Saman Kumara Athaudahetti (l.) and his book Wandering with Pleasure along the Silk Route at the Beijing launch ceremony on Aug. 18. [Wang Wei/]. 

Titled "Wandering with Pleasure along the Silk Route," the book aims to introduce China to the Sri Lankan people. The book is also the first Sinhalese work to be published in China, according to Bandula Gunawardana, minister of Education in Sri Lanka, who attended the book's launch in Beijing.

Over the past ten years, Athaudahetti visited many cities and famous tourist destinations in China including Beijing, Lhasa, Yinchuan, Chengdu, Chongqing, Shanghai and Xiamen. In addition to travel insights, the book covers other aspects of China including its physical geography, culture, history and religions.

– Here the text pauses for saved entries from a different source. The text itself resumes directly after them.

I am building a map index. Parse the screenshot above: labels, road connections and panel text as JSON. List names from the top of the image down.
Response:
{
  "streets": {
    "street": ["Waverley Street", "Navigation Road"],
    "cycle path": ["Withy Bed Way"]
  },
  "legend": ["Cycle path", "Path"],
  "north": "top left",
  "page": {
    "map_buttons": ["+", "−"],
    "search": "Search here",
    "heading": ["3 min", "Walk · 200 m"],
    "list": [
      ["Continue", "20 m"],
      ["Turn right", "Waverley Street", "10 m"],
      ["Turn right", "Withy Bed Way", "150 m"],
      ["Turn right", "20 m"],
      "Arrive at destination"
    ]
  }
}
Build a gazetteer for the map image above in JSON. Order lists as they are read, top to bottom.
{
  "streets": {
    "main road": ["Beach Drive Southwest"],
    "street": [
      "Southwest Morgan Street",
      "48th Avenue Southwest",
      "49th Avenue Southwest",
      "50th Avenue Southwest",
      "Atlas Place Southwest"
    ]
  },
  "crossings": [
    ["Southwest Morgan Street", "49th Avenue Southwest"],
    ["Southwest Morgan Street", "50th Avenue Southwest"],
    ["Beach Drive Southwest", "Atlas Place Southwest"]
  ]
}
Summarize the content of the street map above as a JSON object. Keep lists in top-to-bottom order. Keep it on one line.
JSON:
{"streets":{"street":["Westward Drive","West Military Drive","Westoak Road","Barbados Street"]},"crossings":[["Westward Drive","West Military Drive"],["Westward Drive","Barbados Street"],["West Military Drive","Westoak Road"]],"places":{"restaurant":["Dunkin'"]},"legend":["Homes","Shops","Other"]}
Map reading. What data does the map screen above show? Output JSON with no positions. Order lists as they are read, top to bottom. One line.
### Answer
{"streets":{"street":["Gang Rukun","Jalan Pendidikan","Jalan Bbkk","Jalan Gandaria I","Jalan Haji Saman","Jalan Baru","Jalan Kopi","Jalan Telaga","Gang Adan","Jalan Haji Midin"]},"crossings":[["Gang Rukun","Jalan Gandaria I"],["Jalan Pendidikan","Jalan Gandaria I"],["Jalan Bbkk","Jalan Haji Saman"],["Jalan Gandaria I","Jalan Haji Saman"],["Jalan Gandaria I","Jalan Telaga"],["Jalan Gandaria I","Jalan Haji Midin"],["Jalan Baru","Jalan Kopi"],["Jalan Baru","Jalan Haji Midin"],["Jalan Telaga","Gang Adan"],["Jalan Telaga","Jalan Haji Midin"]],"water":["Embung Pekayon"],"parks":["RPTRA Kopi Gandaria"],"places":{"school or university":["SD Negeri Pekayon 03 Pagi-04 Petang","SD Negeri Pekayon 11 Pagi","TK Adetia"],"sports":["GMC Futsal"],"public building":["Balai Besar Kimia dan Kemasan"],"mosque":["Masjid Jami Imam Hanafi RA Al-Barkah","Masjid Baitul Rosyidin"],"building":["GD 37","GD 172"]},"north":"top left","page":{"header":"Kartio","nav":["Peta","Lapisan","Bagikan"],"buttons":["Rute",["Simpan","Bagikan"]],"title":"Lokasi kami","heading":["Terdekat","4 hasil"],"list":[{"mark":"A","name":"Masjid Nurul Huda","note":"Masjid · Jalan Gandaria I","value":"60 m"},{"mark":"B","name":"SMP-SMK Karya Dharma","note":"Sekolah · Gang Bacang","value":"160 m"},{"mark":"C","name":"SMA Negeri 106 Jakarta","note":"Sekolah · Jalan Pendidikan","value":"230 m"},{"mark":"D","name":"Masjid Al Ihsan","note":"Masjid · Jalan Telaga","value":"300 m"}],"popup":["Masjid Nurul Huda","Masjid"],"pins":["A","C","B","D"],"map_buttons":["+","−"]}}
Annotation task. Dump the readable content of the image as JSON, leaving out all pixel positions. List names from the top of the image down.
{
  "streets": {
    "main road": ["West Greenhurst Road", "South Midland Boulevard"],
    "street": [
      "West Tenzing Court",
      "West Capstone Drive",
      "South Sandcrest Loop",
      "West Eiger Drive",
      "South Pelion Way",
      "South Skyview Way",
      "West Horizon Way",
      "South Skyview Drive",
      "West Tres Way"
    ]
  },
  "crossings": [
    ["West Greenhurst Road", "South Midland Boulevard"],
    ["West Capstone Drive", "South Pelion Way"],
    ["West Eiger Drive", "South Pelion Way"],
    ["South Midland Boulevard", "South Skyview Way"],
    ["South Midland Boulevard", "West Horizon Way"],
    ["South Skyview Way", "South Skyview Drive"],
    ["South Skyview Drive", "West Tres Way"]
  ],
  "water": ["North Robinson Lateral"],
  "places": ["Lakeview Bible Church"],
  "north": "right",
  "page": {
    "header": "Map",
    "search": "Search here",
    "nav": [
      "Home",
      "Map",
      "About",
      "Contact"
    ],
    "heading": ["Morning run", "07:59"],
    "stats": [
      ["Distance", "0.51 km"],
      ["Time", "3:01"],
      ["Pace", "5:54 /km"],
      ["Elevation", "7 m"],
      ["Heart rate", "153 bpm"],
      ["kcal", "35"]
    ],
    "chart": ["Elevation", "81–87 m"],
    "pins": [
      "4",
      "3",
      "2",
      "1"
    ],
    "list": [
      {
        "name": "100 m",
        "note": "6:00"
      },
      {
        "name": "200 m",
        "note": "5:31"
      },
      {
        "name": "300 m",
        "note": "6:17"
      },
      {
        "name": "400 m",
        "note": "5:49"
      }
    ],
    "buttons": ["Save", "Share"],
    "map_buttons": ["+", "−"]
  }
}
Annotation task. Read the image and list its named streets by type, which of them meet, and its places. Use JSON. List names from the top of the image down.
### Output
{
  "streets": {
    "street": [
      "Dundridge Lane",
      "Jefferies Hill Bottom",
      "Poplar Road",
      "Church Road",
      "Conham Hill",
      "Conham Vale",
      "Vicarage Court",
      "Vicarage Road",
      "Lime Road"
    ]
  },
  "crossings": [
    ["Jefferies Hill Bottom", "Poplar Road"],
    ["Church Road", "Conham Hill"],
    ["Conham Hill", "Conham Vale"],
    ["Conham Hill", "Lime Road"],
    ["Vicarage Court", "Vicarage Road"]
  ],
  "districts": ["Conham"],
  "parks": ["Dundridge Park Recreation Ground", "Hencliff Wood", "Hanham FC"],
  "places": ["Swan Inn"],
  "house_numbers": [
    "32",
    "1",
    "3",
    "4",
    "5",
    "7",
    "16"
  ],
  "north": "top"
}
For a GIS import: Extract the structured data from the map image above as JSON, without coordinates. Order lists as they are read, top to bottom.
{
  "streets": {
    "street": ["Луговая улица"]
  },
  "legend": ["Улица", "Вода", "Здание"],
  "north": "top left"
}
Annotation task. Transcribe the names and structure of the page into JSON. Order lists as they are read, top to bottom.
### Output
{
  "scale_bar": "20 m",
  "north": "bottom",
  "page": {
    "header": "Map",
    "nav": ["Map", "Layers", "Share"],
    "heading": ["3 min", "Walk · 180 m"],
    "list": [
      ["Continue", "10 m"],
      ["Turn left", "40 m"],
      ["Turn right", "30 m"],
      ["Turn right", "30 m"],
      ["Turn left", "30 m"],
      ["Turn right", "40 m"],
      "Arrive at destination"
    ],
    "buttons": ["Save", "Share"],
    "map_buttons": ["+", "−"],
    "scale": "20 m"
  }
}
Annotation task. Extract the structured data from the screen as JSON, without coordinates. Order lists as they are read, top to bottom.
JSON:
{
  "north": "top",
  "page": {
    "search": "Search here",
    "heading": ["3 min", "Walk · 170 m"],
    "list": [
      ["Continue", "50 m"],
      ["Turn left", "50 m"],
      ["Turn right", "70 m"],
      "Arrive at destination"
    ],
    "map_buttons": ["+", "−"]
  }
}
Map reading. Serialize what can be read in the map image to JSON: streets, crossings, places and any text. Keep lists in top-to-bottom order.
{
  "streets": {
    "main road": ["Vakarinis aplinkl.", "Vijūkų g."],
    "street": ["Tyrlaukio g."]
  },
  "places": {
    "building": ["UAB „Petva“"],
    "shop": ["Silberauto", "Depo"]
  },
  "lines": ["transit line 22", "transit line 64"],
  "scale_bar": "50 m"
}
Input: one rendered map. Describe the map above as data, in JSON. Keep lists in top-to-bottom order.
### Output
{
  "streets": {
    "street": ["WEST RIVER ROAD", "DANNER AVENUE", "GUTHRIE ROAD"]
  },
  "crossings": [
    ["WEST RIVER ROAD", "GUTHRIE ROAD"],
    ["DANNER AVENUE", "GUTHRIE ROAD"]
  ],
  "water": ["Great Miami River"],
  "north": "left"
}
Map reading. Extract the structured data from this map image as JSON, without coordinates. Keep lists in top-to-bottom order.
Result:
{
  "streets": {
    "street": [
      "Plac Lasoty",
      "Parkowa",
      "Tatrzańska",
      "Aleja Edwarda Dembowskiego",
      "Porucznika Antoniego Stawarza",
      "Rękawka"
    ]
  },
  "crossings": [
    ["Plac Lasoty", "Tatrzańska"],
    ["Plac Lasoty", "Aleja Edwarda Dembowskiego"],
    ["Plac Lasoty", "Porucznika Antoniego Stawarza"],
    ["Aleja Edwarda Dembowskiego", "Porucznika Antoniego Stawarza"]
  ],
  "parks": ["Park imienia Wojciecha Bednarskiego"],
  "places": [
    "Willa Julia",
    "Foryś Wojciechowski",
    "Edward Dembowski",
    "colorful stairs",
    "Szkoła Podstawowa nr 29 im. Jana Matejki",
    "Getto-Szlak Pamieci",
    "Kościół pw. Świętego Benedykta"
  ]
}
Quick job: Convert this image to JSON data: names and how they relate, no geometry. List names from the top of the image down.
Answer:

Part of the book highlights Chinese Buddhist temples and Buddhist culture, said Hao Weimin, head of the Sri Lanka Sinology Research Association.

A majority of the Sinhalese, Sri Lanka's largest ethnic group, follow Buddhism. Athaudahetti's book gives a detailed introduction to the Lingguang Temple, the second temple in Beijing's Badachu Park, which is famous for housing a Buddha tooth. It is said that only two Buddha teeth exist in the world, one in Sri Lanka and the other in China. This is proof of the close ties of the two civilizations during ancient times, Hao said.

This year marks the 55th anniversary of the establishment of diplomatic ties between China and Sri Lanka.

"I would like to present my book as a gift for readers of the two countries to commemorate our traditional friendship," Athaudahetti said.

"By reading my book, I believe, the Sri Lankan people can have a renewed understanding of both the glorious culture of ancient China and the spirits of contemporary Chinese."

Shen Beili, director general of the Bureau of South and Southeast Asian Affairs in the International Department of the Central Committee of the Communist Party of China, also attended the launch ceremony on Saturday.

"This year also marks the 60th anniversary of the signing of the Rice-Rubber Barter Agreement between China and Sri Lanka," Shen said in an address to attendees. "The release of this book will be historically significant to both countries."

During the address, Shen expressed her great gratitude and respect for Athaudahetti. "As a friendly messenger to promote the cultural exchanges between two countries, he has made substantial contributions to boost Sino-Sri Lankan ties," she said.

Beijing Foreign Studies University is the only university to offer a full-time Sinhalese language studies program in China. Last August, Sri Lankan President Mahinda Rajapaksa received an honorary doctoral degree there and was invited to be the first director of the university's Sri Lanka Academic Center, which opened that same day.